Thus, the segmentation hypotheses can be limited by knowledge provided using one or more NLU techniques. Some embodiments may not employ NLU to identify filler or stop words, or in some instances these words may be overlooked or mischaracterized by the NLU techniques that are implemented. The inventors have recognized that the technique of generating multiple segmentation hypotheses can be used to identify filler or stop words so that they can be eliminated or ignored. For example, a segmentation component may generate segmentation hypotheses by permuting words in a user input, including one or more filler or stop words, which may be represented as unigram segments or as part of one or more n-gram segments. When such segments are repeatedly unproductive when used to query one or more databases, the system may identify them as filler or stop words that can be removed or ignored in subsequent segmentations. On the other hand, some filler words may be important parts of productive segmentation hypotheses and the system can identify such words based on productive queries resulting from segments that include such words. The system may then subsequently favor segments that include such words, typically as part of an n-gram segment having one or more other words that together were previously successful in obtaining results.
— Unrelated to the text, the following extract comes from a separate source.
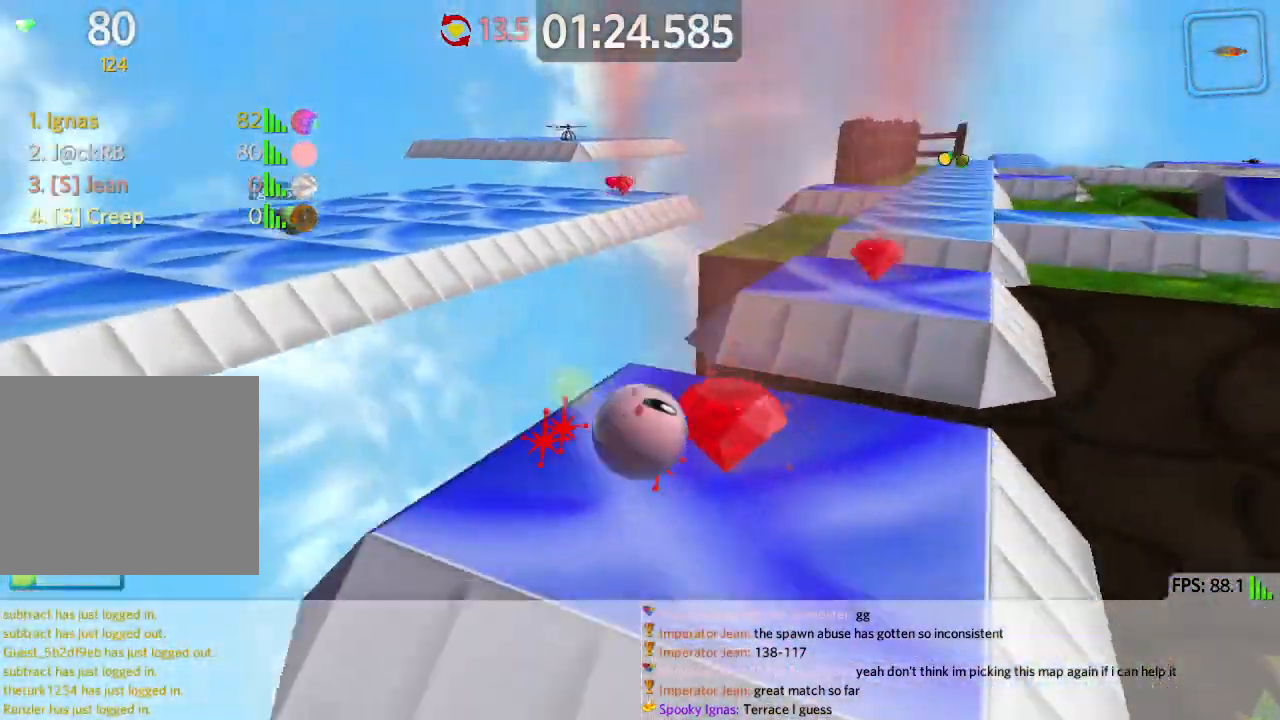
{"keys": ["a", "w"], "events": [[67, "space", "up"], [100, "w", "down"]]}
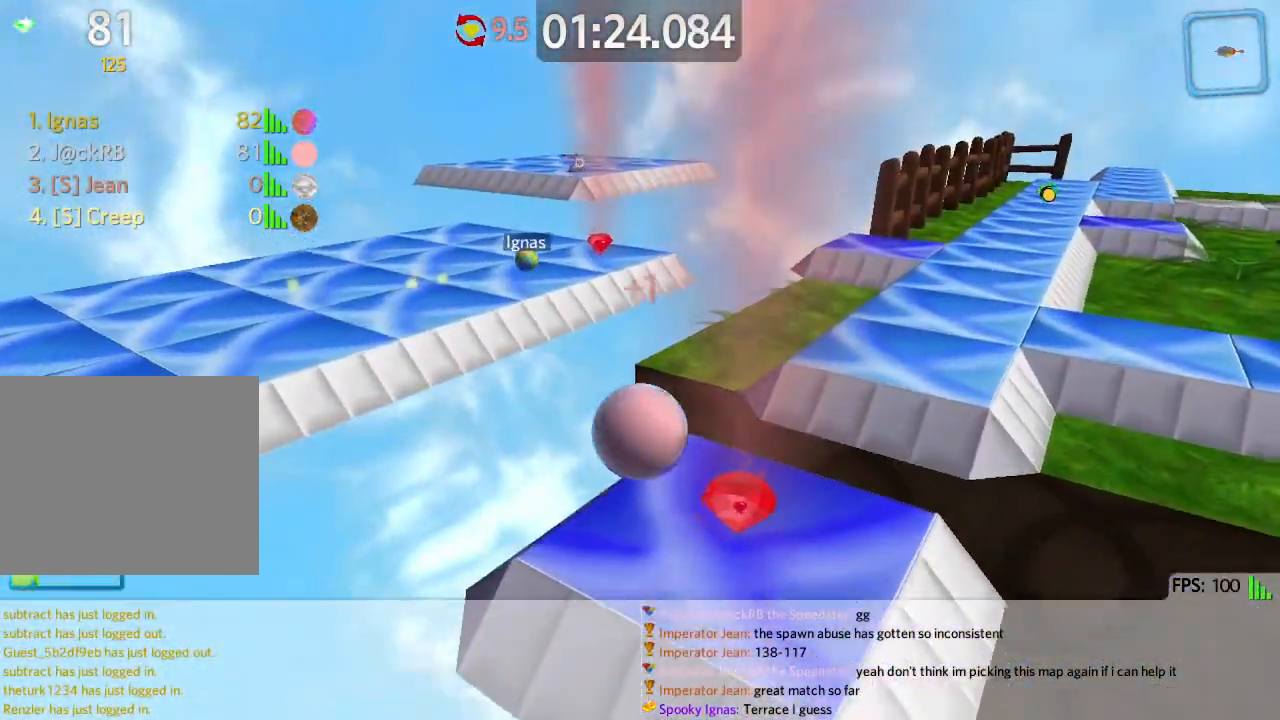
{"keys": ["d", "w"], "events": [[100, "space", "down"], [183, "a", "up"], [183, "d", "down"], [450, "space", "up"]]}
Response 425 may be provided to the user based on results from the database. Response 425 may include any information in any suitable format that conveys relevant information to a user. For example, response 425 may include one or more results from database(s) 420, with or without post-processing by the system (e.g., ranking, labeling, etc.). Response 425 may also include one or more actions taken by the system based on the results obtained from database(s) 420. Response 425 may include one or more questions posed to the user to solicit further information from the user needed to meaningfully respond to the user input, or may include other information (such as an alternative suggestion), as the aspects are not limited to the manner in which the system responds to the user.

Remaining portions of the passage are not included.